Heureusement, le vendredi 13 maudit la malediction, et nous partons sous un soleil radieux ! La vue devient rapidement fantastique. Les sommets enneiges au loin, nous longeons un canal a flanc de colline pendant un moment, puis on s'eleve. Evidement, les indications (orales, car il n'y a pas de carte) que nous avons eues sont foireuses, et le chemin se perd dans un paturage. On marche longtemps a travers des champs de fleurs fantastiques, jusqu'a trouver un berger qui nous indique le chemin. C'est un petit homme au sourire radieu, emmitoufle dans sa couverture, la tete couverte d'une sorte de beret cylindrique. De loin, il s'assure que nous passons au bon endroit, car la pente est raide, et domine de vilains pierriers.

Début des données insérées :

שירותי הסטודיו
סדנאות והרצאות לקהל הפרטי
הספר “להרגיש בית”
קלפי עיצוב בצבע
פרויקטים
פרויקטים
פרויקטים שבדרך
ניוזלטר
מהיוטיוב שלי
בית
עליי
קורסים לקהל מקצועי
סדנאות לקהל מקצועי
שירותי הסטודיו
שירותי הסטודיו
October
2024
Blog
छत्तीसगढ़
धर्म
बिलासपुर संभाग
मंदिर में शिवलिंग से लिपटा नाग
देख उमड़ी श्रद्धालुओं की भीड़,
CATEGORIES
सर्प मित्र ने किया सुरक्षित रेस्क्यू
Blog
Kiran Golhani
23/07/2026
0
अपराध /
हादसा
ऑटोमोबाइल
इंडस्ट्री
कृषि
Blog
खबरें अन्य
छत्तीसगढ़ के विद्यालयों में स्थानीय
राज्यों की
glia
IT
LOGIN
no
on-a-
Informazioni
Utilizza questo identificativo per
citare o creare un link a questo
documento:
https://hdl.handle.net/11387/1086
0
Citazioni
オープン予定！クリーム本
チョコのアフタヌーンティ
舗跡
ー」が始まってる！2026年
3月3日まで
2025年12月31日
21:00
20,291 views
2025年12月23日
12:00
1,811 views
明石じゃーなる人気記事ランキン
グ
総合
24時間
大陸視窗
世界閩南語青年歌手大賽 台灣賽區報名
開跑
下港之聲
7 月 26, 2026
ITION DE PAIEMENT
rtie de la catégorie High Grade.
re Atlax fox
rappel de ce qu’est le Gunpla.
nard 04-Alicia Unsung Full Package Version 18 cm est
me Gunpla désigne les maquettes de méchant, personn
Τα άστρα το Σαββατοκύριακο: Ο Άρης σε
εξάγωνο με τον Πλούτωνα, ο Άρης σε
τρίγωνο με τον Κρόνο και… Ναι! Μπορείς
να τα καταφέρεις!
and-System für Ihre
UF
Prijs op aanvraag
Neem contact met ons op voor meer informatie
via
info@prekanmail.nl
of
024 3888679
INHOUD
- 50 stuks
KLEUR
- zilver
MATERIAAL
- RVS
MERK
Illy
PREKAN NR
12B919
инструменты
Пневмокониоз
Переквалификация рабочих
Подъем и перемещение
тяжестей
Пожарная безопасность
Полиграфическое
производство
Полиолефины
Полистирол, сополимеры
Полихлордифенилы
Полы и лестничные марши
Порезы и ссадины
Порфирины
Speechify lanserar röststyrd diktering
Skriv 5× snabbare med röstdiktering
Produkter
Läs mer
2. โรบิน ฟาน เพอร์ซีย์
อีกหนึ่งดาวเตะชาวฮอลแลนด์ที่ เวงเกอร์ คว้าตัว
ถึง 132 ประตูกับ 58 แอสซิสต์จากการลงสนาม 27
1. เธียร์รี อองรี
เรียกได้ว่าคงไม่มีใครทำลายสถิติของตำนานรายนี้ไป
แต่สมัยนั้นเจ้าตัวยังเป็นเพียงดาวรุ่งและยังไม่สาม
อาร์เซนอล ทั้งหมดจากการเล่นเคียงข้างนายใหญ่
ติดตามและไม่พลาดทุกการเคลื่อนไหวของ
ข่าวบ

Enfin, on arrive au col peu apres le dejeuner (sandwich fromage moutarde, une benediction de "papy"). La haut, un autre berger, accompagne de son chien farouche, nous montre l'interieur de la stupa, ou des dizaines de bougies brulent. A l'exterieur, battus par les vents, les drapeuax flottent par centaines. Nous sommes sur une crete, l'epine dorsale du dragon. A droite et a gauche, des murs de sommets enneiges. Pourtant, si ce sont bien les dents de Siva, celui ci a de vilaine scarries, car a bien des endroits, la neige a deja fondu ! La redescente est douce, on admire la montagne en face, ou un glacier immense pend comme le nez d'un geant, avant de chuter en deux cascades successives, comme une goute au nez gigantesque. Plus bas, un ruisseau sort de la pente, couvert de fleurs roses. Enfin, apres 11h de marche, nous voila a Gondla, ou l'on retrouve Kuldib, le patron de notre hotel (plus jeune que son employe "papy"), passe rendre visite a sa famille, qui nous paye le taxi apres 2h d'attente du bus qui ne passait pas. De A a Z, notre sejour a Keylong aura te un plaisir.

1 commentaire:

  1. moi ce qui me fait jérémie c'est que tu es trés original dans ta tenue vestimentaires et pas du tout "conservateur!!!!"